From the line containing "Names without a" to the line containing "potted plant, located at (x1=511, y1=194, x2=551, y2=219), 4668" in the entries below, reproduce every line exactly, ends included. Nothing else belongs in the copy, and no pictures.

§

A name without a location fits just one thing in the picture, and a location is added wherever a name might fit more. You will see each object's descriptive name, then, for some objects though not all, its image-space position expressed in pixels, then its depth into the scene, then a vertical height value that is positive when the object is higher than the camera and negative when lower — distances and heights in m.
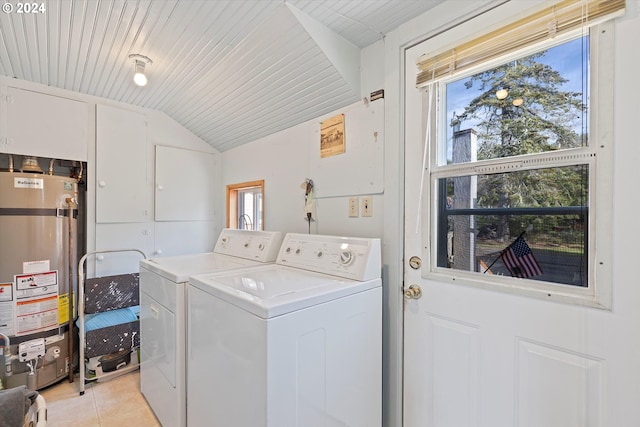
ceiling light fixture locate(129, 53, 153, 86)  1.93 +1.02
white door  0.94 -0.54
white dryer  1.53 -0.57
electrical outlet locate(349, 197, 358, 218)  1.82 +0.04
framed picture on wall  1.90 +0.52
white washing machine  1.04 -0.53
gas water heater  1.98 -0.45
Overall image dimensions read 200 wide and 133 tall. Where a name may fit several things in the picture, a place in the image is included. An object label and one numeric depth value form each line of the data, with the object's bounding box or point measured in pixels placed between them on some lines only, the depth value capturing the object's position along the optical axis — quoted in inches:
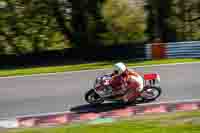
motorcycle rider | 640.4
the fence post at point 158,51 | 987.3
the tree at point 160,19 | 1232.8
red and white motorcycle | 649.0
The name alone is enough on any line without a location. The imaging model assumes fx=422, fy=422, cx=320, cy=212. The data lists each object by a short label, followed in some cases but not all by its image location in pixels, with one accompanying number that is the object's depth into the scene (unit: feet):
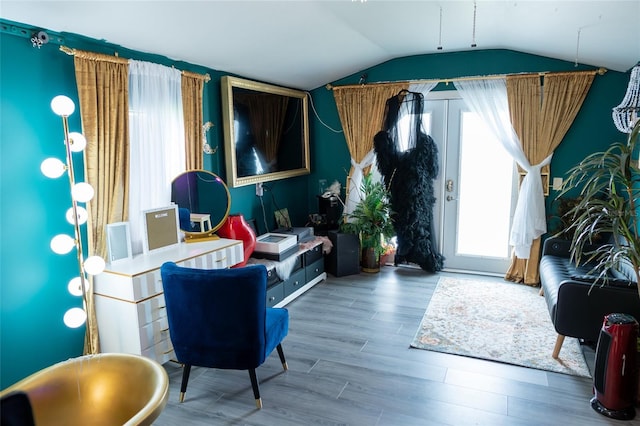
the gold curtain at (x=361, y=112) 15.84
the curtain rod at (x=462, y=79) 13.15
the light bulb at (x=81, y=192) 7.27
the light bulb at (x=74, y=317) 7.30
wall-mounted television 12.46
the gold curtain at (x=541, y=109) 13.46
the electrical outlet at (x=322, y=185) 17.52
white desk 8.20
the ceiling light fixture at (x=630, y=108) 9.09
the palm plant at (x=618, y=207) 7.55
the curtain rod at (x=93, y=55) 7.89
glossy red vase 11.66
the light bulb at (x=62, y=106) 7.06
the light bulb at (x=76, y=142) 7.55
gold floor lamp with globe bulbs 7.09
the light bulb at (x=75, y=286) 7.68
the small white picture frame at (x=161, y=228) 9.50
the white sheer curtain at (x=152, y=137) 9.48
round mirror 10.90
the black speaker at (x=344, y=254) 15.43
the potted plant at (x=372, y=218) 15.39
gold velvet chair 4.93
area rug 9.60
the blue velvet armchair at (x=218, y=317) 7.36
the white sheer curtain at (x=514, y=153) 14.06
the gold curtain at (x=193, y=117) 10.90
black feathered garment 15.28
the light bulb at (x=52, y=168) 7.03
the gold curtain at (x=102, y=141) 8.30
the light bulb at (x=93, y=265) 7.50
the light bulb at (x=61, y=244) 7.18
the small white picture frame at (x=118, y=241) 8.67
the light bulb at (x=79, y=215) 7.69
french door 15.17
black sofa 8.31
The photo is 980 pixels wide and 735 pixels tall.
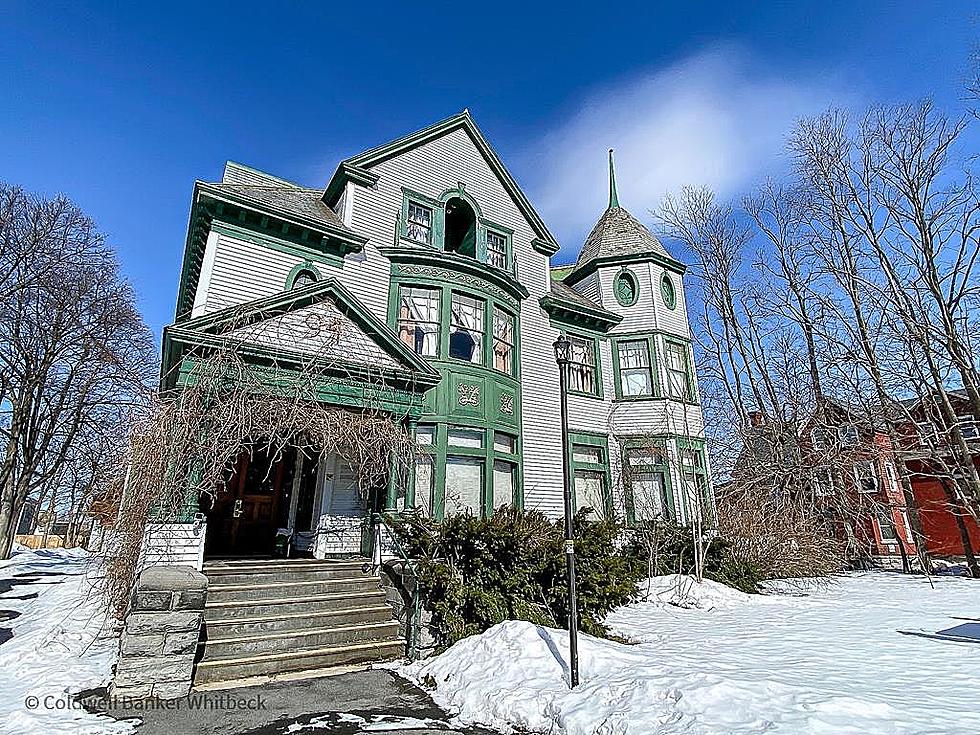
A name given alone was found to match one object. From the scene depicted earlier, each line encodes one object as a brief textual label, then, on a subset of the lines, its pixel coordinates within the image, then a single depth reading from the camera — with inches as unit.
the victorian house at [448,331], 404.5
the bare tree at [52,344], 871.1
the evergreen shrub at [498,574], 300.2
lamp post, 210.8
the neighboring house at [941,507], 895.1
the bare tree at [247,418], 300.4
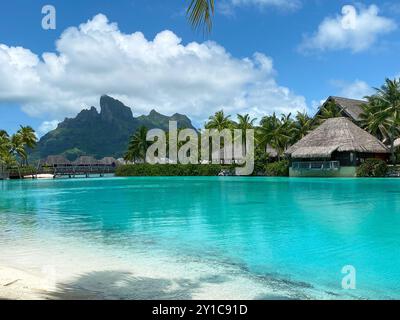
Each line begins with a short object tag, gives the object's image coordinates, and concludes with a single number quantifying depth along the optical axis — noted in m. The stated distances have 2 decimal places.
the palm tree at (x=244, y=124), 41.00
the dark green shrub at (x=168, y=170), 41.09
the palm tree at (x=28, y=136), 48.97
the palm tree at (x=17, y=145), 48.37
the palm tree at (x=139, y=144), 49.06
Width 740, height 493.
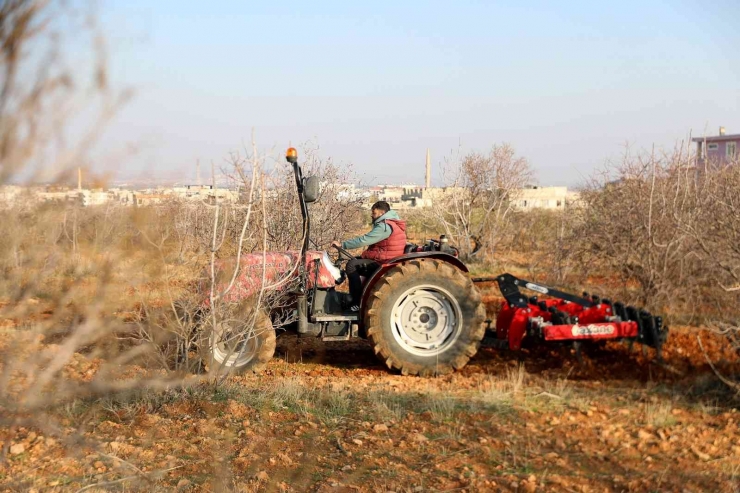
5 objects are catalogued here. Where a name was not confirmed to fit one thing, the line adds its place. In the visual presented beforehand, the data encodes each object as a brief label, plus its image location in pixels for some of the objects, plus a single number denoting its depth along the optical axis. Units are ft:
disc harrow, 23.38
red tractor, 23.58
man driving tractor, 24.66
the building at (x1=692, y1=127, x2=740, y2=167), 157.17
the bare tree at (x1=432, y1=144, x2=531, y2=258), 64.30
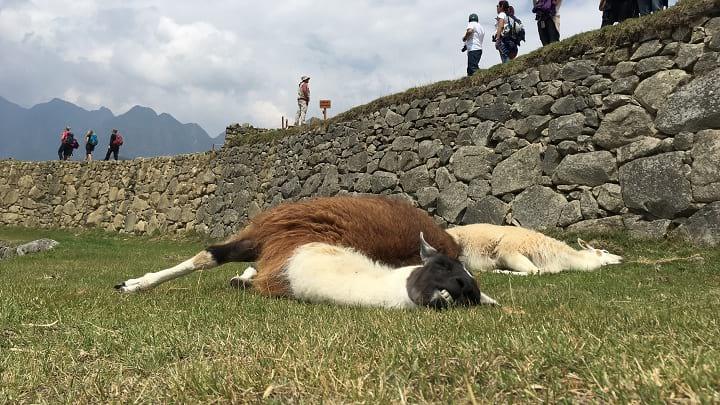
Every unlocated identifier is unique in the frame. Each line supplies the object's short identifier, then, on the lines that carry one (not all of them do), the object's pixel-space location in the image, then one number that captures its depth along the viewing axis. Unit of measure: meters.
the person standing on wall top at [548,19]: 10.06
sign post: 15.89
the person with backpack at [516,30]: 11.04
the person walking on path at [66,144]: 23.12
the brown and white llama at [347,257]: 3.31
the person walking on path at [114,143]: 22.18
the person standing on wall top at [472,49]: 11.21
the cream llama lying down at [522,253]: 6.71
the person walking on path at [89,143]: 22.30
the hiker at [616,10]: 9.50
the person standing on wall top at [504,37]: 11.01
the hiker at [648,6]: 8.84
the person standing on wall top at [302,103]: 16.72
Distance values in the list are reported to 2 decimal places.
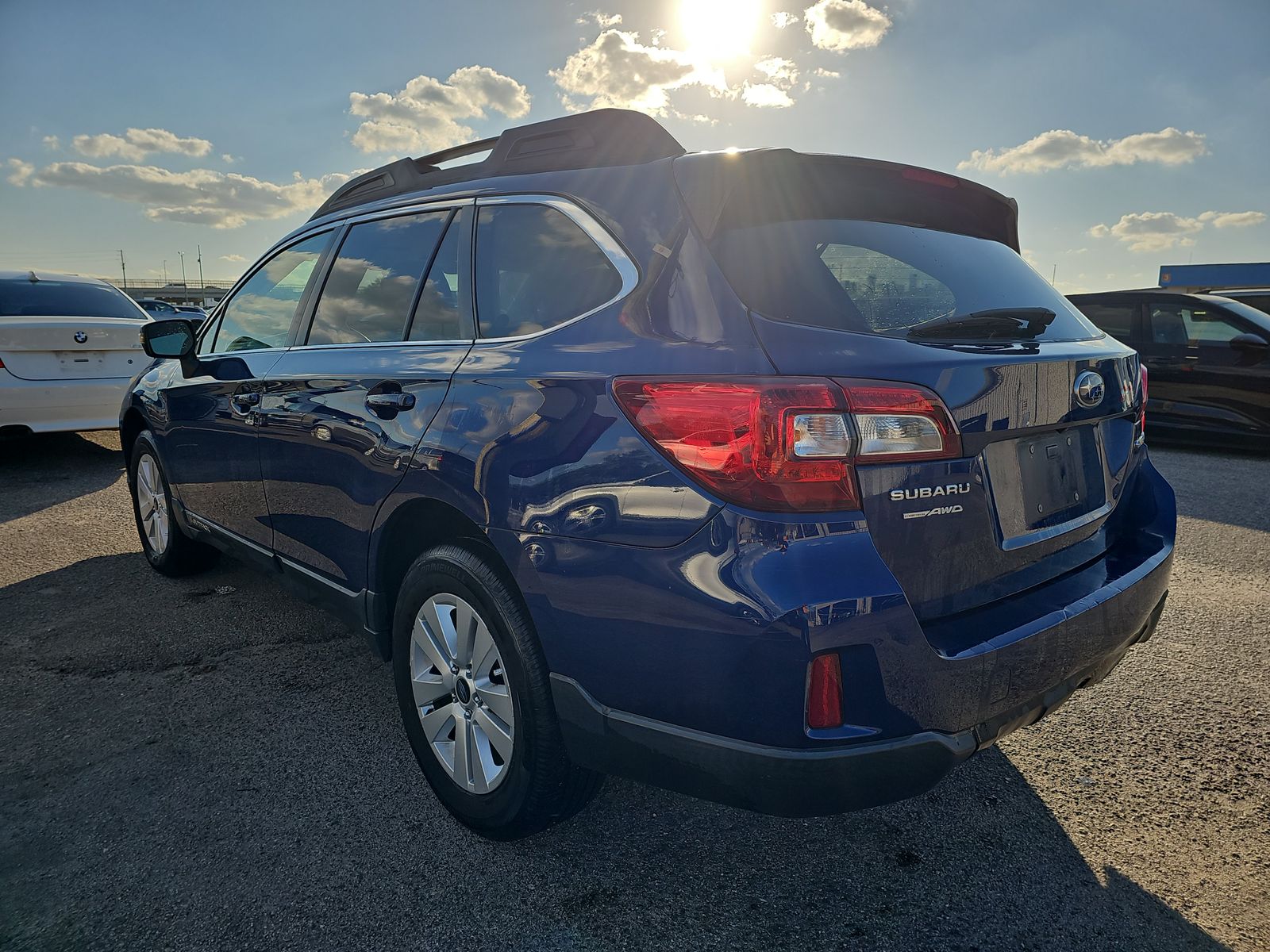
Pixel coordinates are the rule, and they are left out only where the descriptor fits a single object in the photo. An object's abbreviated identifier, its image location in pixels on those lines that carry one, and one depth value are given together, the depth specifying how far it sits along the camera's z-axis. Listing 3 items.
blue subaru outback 1.63
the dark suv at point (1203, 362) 7.96
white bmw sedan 6.71
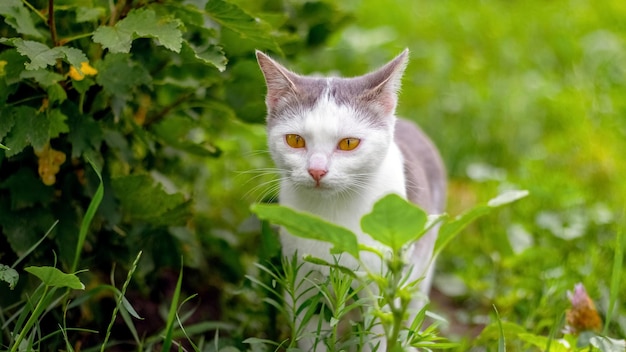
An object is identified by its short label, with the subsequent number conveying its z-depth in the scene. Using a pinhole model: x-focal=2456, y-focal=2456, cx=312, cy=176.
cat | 1.71
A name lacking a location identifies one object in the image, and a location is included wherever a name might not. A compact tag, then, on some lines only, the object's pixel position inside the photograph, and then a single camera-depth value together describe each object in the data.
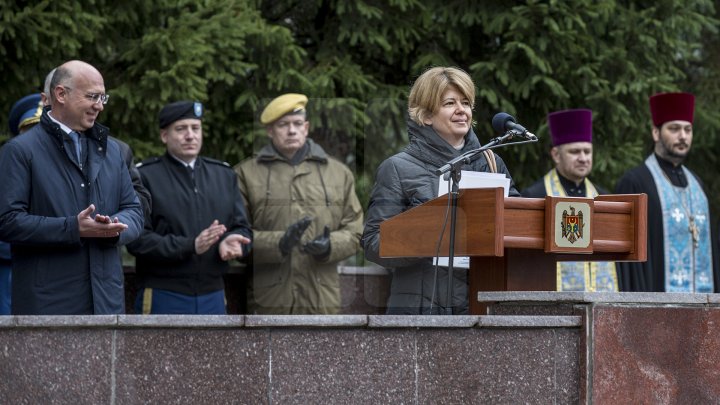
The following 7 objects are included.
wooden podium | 12.09
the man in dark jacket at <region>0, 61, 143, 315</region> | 13.53
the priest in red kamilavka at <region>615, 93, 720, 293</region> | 21.17
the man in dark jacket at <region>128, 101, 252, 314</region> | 17.30
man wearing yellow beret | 18.58
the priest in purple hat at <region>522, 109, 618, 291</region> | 20.33
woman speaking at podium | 13.26
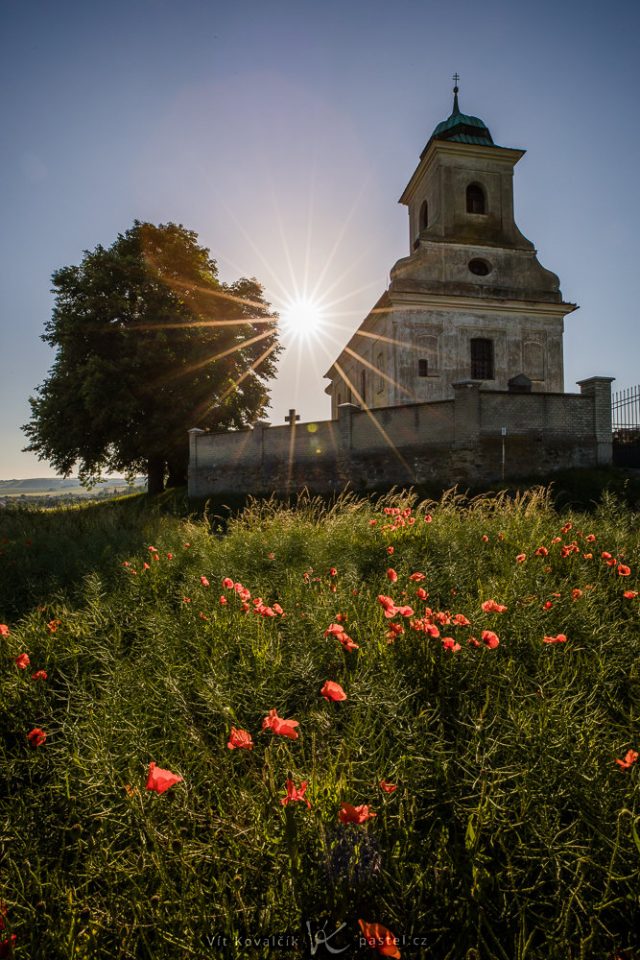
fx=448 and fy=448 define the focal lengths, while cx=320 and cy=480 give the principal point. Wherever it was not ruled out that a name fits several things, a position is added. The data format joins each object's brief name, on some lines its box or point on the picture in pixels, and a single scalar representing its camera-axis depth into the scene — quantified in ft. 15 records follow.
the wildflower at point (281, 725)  3.93
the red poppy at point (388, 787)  4.55
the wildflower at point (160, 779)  3.56
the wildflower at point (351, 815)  3.57
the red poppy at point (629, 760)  4.54
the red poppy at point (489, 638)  6.05
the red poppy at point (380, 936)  3.16
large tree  57.98
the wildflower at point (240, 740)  4.35
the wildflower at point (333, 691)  4.72
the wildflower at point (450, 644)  6.28
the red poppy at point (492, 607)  6.98
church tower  64.95
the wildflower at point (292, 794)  3.72
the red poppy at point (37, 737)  5.55
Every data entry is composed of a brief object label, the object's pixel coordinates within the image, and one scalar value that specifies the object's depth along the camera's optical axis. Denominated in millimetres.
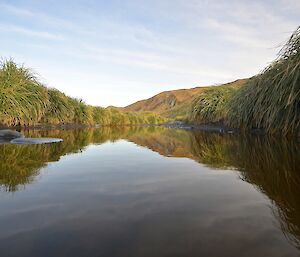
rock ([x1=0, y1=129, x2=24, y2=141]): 6637
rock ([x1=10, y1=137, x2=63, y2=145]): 5861
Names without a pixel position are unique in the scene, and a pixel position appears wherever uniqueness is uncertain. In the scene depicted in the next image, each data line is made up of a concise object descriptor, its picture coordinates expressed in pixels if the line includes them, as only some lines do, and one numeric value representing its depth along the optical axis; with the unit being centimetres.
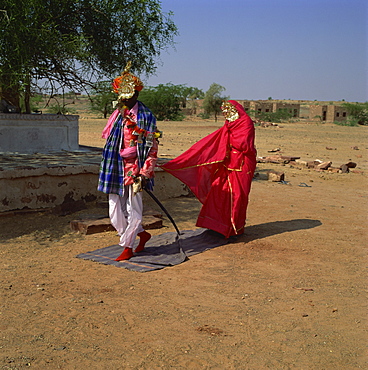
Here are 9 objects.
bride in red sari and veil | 608
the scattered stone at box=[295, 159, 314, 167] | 1420
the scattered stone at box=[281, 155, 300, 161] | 1467
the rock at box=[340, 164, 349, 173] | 1334
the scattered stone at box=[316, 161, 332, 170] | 1349
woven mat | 510
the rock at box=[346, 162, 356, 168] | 1407
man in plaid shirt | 514
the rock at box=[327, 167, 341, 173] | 1338
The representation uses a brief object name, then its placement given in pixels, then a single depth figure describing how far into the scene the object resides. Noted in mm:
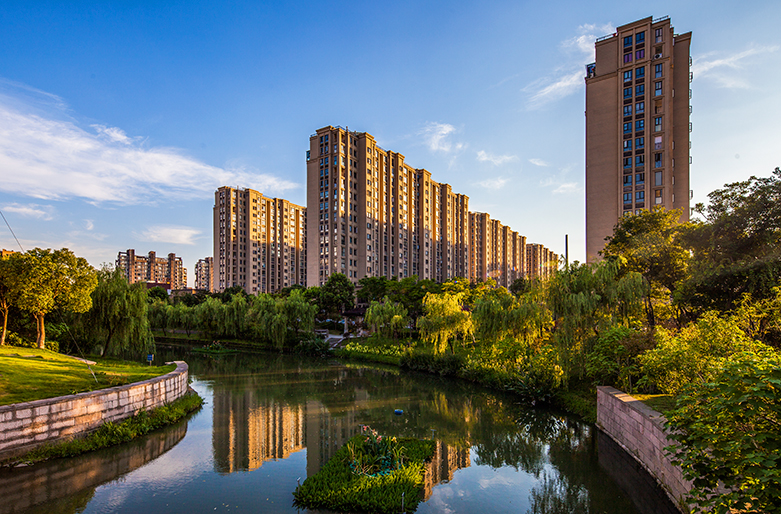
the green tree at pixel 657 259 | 20125
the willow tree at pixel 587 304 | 17422
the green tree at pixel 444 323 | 27406
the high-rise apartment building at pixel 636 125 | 42469
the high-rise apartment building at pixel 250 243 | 91312
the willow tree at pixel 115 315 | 21750
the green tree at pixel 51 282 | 18031
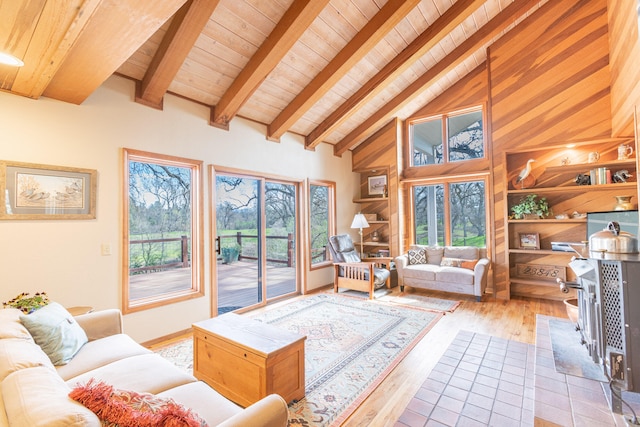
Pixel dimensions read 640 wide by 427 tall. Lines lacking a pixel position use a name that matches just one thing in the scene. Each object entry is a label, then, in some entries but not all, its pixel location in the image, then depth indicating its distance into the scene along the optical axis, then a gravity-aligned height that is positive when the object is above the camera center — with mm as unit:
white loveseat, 4609 -848
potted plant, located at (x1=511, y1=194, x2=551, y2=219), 4668 +109
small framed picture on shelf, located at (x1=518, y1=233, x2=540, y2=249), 4791 -411
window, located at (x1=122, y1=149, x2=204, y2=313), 3244 -88
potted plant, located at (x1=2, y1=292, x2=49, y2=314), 2178 -579
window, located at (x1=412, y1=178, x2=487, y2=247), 5395 +68
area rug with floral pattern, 2175 -1309
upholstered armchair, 4988 -882
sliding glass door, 4145 -280
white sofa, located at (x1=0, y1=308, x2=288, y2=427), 926 -773
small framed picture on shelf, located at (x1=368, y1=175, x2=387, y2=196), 6312 +718
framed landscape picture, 2477 +294
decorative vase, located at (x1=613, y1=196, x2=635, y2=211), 3910 +122
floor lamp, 5824 -65
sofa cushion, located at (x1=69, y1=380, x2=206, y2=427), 938 -604
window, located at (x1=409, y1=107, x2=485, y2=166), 5449 +1508
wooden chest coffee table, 1999 -987
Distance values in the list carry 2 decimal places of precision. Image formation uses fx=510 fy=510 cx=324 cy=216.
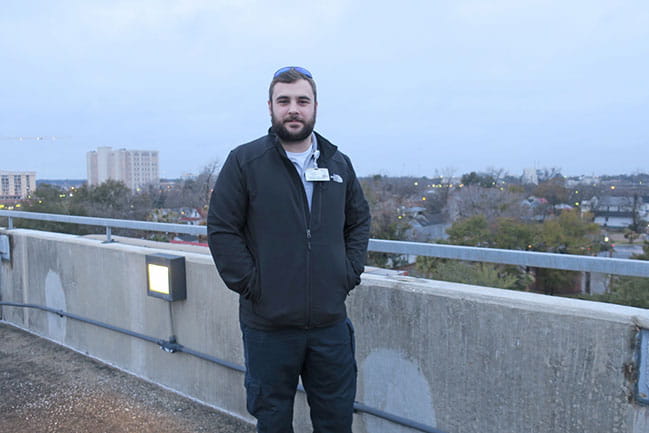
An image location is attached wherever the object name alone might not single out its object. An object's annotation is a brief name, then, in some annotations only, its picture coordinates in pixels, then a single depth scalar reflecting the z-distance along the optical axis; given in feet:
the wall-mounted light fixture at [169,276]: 12.07
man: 7.09
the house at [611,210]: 143.33
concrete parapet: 6.89
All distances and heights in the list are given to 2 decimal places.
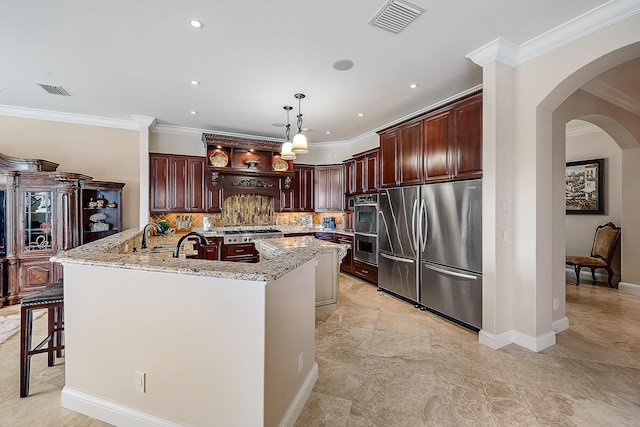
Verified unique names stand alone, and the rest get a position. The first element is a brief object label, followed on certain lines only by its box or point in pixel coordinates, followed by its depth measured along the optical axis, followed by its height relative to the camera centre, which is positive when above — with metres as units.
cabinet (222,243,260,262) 5.25 -0.71
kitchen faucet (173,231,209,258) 2.32 -0.21
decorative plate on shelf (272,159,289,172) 6.06 +1.04
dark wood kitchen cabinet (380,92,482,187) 3.10 +0.84
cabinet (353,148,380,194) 5.12 +0.79
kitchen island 1.51 -0.72
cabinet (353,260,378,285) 4.98 -1.04
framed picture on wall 5.29 +0.48
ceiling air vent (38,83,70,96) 3.66 +1.63
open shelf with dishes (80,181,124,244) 4.59 +0.10
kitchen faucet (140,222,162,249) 3.36 -0.29
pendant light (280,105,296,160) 3.76 +0.82
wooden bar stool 2.09 -0.74
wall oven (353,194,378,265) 4.91 -0.26
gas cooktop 5.29 -0.39
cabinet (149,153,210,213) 5.15 +0.53
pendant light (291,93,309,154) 3.54 +0.86
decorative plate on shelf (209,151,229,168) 5.50 +1.06
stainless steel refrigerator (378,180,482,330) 3.10 -0.41
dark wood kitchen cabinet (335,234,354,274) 5.68 -0.81
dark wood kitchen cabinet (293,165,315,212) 6.48 +0.58
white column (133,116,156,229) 4.96 +0.77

§

_EXERCISE OUTPUT_
Names without a pixel position are unique in the scene, and a pixel position appears wherever uniqueness is uncertain. In the scene depicted in the next image, each data line is made up of a concise object descriptor, its picture coordinates expressed in pixels if the line includes them, as only some lines do, and one numeric value representing its depth along the optical axis; with the unit being centimetres.
Here are 9 objects.
bride in red sari and veil | 608
the scattered stone at box=[295, 159, 314, 167] | 1420
the scattered stone at box=[281, 155, 300, 161] | 1467
the rock at box=[340, 164, 349, 173] | 1334
the scattered stone at box=[316, 161, 332, 170] | 1349
woven mat | 510
the rock at box=[346, 162, 356, 168] | 1407
man in plaid shirt | 514
the rock at box=[327, 167, 341, 173] | 1338
The representation uses a brief object name, then its placement given in pixels, then a single depth figure describing how far into the scene the object resides. Noted in mm:
the green tree at pixel 657 259 | 20125
the willow tree at pixel 587 304 | 17422
the green tree at pixel 444 323 | 27406
the high-rise apartment building at pixel 636 125 | 42469
the high-rise apartment building at pixel 250 243 | 91312
the willow tree at pixel 115 315 | 21750
the green tree at pixel 51 282 | 18031
Pixel dimensions read 640 wide by 427 tall. Lines lacking a pixel position use a name that matches just one thing in the scene. Each object entry is a label, then, in some entries but not all, its pixel location in the image, then depth indicating its distance into the scene along the optical axis, then a gravity-aligned height that is positive when the object is above the camera center — with mm as unit:
white loveseat, 4609 -848
potted plant, located at (x1=511, y1=194, x2=551, y2=219), 4668 +109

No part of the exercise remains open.